# Is he trying to bully me?



## Kat0111 (28 March 2017)

Hi all, 

I am new to the whole caring for horses thing (have always ridden though). Anyway, i have recently started helping my mother in law look after her three horses. She has a yearling, who is lovely (a little feral, but we'll get there), a Dartmoor pony, and an Arab gelding. The pony and the foal are fine, but I am fairly sure that the arab is trying to dominate/bully me. So much so that mother in law has now had to put him in the field at the back, as he will not move from the gate to enable me to put hay in the field. Basically, when i turn up to the field, he looks happy, ears forward interested, the ears then go flat back and i get a face pulled at me. When i try to get into the field to put hay out he will not move, he throws his head up, stamps his back feet and will not move. I even go in with a riding crop to wave about to get him to move (this did work for a bit, but no longer). Mother in law just shoves the food under the gate and off she goes (don't start on this one, it drives me mad, but they are her horses and her fields so i'm kinda stuck there) I like to put the food down in the field and 'do it properly' it also gets them away from the gate, but when i can't get into the field it makes it impossible. He has now been moved to the next field along, he can still see what is going on, and he still guards the gate, but it causes less issues for me and i can see to the foal without the both of us being picked on. 

So i just want to know how to deal with it? I don't want to shout and holler at him, i don't think it is ideal for the foal to see this and i don't like doing it! I also want him to be a good role model for the foal.. BUT at this stage will do what needs to be done..!!

Any ideas, gladly welcomed! But please no negativity, as these are not my horses or my land, I am just trying to help out and get some experience for when I can have my own!

Thanks all


----------



## be positive (28 March 2017)

If they are used to your MIL just shoving the hay under the gate most of the time then the Arab is simply behaving normally expecting you to do the same, he should give you room to go in but she is training him to remain where he is and without consistent handling and you both having the same rules I don't think it fair to "blame" him and isolate him from the others, he is doing nothing wrong in his mind and you going in waving whips about is just confusing matters. 
As for what to do I expect once the grass comes through and they are not getting hay he will be less attracted to the gate and be more cooperative, I would be inclined to make friends with him, pop a headcollar on and do a bit of leading/ basic groundwork so he sees you as someone who takes an interest rather than just the food supplier or an annoyance, a few mins a day should be enough to get his attention and you can do the same with the foal so he learns to go with you when asked, Arabs are very bright if he is never getting out doing anything and has limited stimulation he may be very bored and enjoy some quality time even a token could be worthwhile.


----------



## Kat0111 (28 March 2017)

_____

• **Task directions**:
Carry on the forum thread about the Arab gelding who guards the field gate, continuing from where it stops.

• **Supplied records**:
_____

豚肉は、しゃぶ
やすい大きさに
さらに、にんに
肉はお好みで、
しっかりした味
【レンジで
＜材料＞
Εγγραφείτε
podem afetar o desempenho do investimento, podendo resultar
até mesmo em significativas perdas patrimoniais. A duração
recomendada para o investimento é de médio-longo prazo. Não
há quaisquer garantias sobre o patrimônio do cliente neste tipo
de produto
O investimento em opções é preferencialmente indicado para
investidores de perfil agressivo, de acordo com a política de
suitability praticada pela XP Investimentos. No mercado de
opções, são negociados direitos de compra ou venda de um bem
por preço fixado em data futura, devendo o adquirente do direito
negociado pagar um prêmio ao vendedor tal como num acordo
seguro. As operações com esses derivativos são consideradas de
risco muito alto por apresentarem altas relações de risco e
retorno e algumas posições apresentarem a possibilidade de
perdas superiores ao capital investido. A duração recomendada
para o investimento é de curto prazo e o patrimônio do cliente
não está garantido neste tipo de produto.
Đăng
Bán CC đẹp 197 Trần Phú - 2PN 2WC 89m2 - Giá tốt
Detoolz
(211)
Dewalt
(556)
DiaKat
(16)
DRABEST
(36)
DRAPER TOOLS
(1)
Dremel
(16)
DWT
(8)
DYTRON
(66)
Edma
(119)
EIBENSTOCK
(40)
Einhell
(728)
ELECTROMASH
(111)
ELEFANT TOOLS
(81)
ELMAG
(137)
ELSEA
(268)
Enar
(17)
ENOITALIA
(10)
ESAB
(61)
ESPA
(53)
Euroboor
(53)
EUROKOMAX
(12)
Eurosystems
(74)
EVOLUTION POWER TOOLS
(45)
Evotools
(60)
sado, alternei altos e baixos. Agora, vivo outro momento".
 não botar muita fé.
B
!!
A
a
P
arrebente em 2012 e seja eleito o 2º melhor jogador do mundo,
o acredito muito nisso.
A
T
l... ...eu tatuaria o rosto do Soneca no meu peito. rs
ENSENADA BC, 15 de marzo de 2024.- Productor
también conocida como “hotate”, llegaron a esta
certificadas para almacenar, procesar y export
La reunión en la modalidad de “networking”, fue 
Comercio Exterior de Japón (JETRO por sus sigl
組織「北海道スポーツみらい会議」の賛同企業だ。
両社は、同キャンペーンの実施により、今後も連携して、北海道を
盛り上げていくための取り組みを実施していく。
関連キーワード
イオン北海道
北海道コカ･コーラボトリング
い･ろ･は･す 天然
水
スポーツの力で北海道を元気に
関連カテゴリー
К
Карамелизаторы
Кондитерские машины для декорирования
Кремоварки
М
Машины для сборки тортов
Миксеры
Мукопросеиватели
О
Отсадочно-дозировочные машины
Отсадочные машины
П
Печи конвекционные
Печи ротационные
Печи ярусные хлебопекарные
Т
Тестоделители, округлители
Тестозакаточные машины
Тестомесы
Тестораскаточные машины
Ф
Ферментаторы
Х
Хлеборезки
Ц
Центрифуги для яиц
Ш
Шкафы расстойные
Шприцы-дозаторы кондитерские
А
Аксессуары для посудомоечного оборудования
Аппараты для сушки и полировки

_____

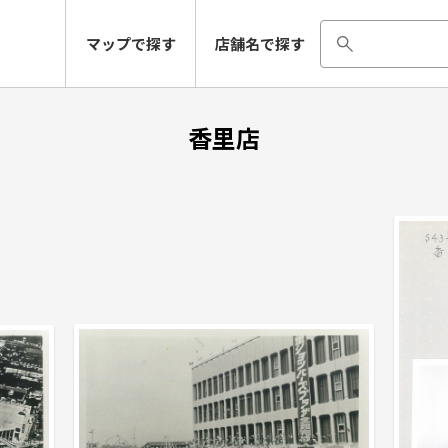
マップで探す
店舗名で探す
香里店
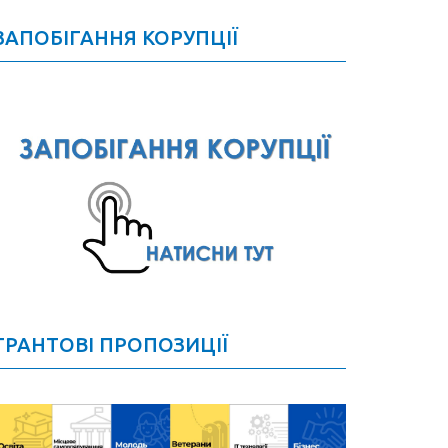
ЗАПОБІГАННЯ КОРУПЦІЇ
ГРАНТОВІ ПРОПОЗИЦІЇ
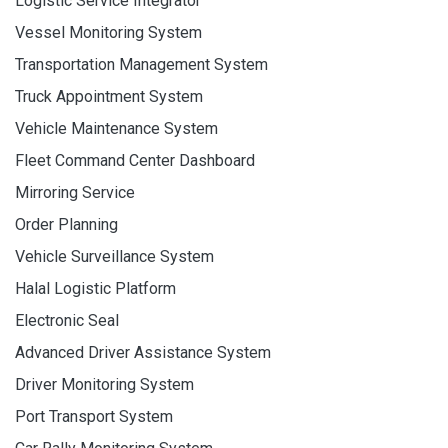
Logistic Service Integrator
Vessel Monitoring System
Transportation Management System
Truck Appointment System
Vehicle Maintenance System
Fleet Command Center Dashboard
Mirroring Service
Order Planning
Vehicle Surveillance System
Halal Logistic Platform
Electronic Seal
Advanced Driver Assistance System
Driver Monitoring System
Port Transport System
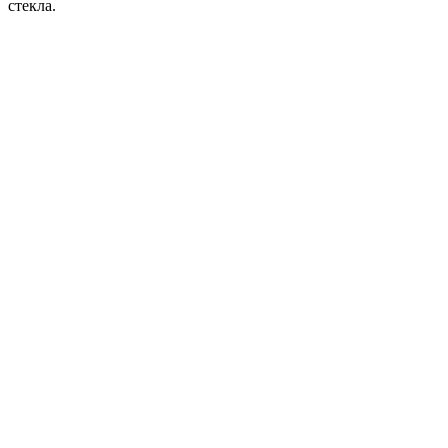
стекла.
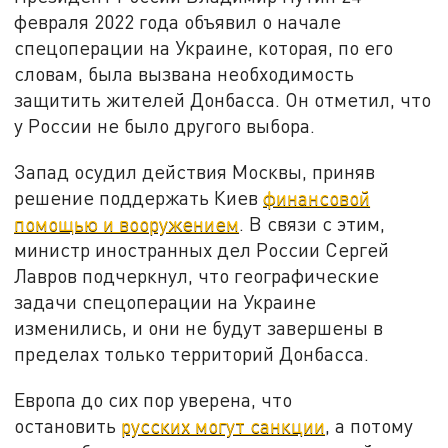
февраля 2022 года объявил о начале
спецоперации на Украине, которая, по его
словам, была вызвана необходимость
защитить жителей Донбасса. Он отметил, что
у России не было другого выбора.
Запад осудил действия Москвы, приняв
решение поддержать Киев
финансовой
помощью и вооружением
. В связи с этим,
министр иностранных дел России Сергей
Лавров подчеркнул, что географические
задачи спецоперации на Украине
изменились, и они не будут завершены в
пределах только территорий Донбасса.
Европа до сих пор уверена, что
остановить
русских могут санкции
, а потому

_____

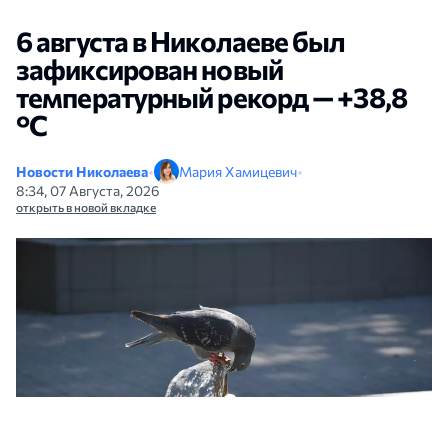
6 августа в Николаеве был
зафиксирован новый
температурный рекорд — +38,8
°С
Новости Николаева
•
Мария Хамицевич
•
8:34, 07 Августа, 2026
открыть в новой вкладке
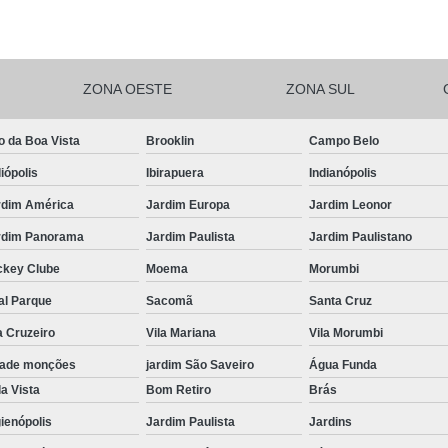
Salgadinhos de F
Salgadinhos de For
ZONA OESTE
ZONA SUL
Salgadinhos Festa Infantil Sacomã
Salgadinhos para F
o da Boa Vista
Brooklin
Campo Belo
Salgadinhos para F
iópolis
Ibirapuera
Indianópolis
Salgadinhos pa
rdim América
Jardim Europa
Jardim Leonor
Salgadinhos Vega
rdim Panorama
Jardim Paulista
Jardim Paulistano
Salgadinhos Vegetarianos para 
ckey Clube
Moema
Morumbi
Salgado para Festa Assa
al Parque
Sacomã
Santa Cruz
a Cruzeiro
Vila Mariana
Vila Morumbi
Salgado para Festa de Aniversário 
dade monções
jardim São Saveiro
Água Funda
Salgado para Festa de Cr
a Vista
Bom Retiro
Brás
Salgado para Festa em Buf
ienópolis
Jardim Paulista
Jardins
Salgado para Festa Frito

_____

• **Answer for this exercise**:
Thank you for that. I had wondered about doing some work with him, as once he has a bridle on he is an angel! I guess i need to 'grow a pair' and get on with it.. i admit that i am very intimidated by him because of his behaviour. I used to occasionally ride him and he was lovely - like a totally different horse! Mother in law doesn't do anything with him, she hasn't ever ridden him. In terms of love and food he has been spoilt, but in terms of human interaction he has been pretty neglected, it's a shame really. And i totally get that now i am coming in and actually getting involved he just can't be bothered with it and that i am an annoyance! 
I know it's not his fault, it's just frustrating. I have tried persuading mother in law to not to shove food under the gate, aside from the encouraging 'guarding the gate' she is actually really damaging the ground and wasting so much food! But alas, i am fighting a losing battle : ( 
Thanks for your advice and wish me luck!!


----------



## Pearlsasinger (28 March 2017)

I would *never* ask a novice to take food into a field with loose horses. You have to know your horses well and be sure that. they are not going to push each other  out of the way, there is an accident waiting to happen and you could get seriously hurt. We have horses in two fields, I wouldn't take hay into the fields with either pair. I bring them in while the hay is put out.  Or stand outside the fence and throw the hay where I want the horses to eat it.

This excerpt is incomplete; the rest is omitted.